One could also do prediction based on the register used for the
base address (e.g., recording the last page size encountered
when a register, or register group, was used).

I suspect a simple predictor could be highly accurate (100% for
programs that only use base size pages, if the predictor is
initialized on thread switches). The stack is likely to use base
page size and many other accesses would have temporal locality
with respect to the page size.

[snip]

Seemed "obvious enough".

Yes, such is obviously workable with page size known in advance.

Paper seems to have the idea of subdividing associativity if
multiple page sizes are in use at the same time. I guess this
works, if one has enough associativity.

The skewed associativity helps to reduce conflict misses, so the
cost of lower associativity is reduced.

[snip]
{On 2/9/26 8:56 PM, Robert Finch wrote:}

I found a slide presentation on the idea.
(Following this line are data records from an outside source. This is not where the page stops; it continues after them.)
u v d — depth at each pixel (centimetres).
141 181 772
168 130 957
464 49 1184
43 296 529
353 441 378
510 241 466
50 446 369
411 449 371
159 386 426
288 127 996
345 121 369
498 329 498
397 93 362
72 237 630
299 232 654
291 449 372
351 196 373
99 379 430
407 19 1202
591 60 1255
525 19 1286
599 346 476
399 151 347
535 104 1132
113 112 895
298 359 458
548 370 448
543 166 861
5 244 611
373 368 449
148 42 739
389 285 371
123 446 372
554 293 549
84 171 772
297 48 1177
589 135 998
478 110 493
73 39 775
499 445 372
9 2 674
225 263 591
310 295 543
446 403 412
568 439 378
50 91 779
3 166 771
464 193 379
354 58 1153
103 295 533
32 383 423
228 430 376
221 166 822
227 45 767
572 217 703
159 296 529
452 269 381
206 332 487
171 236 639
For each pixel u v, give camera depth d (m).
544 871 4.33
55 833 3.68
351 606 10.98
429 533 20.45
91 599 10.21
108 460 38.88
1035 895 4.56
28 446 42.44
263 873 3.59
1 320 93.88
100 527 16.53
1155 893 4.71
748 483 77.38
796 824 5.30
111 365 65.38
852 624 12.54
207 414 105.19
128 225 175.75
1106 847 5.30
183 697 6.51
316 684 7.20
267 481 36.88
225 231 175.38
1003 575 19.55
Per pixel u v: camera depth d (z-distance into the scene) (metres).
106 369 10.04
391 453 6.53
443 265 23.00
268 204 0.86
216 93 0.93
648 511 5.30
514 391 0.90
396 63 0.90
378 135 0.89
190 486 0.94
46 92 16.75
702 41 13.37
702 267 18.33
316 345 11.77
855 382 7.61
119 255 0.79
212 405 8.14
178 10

I am wondering how a LRU system would work with the skewed entries.
I assume the entries would be shifting between the ways for LRU.
So, if there is a different size page in one of the ways would
it still work?

With ordinary skewed associativity, LRU would use compressed/
truncated timestamps, but an alternative is bit per entry NRU
with the interesting aspect being that skewing groups different
NRU bits. The original skewed associativity paper ("Skewed
Associative Caches", Seznec and Bodin, 1992) proposed using
recently used bits with periodic clearing of all of the bits and
choosing victims randomly first among not recently used, then
among not modified. With a TLB 'prefer keeping larger pages'
might be part of the policy.

(Timestamps could be miss count. One might also have different
offsets for different banks or sections of banks; I am guessing
that such might reduce wraparound issues. For an L1 TLB, this
might not require many bits to provide a close approximation of
LRU.)

A slightly later paper ("A case for two-way skewed-associative
caches", Seznec, 1993) proposed one bit per pair of cache lines
with the bit set when bank zero is accessed and cleared with
bank one is accessed.

Sharing the indexing with two ways (e.g., two address hashing
functions in a four-way associative cache) would allow the pair
to use true LRU, limiting the damage from something like random
replacement. Combining this with a use bit might further improve
replacement choices.

One might also track L1 evictions in an L2 TLB and use a
"sticky/second chance" bit when such are soon returned to L1 so
that they are less likely to be evicted (since all entries
eligible for replacement might have sticky bits set, one would
have to be a victim, though one might choose to use cuckoo
replacement then). A victim cache would have similar use. With a
non-clustered TLB, the moving overhead is lower than with a data
cache because the blocks are small.

One interesting aspect of skewed associative caches is that one
can implement cuckoo (a.k.a. elbow) caches that choose a victim
in one group of ways and look for a victim in the victim's other
ways (potentially recursive to some depth). This can approach a
fully associative cache. Of course, it also depends on having a
replacement policy that works well with skewed associativity.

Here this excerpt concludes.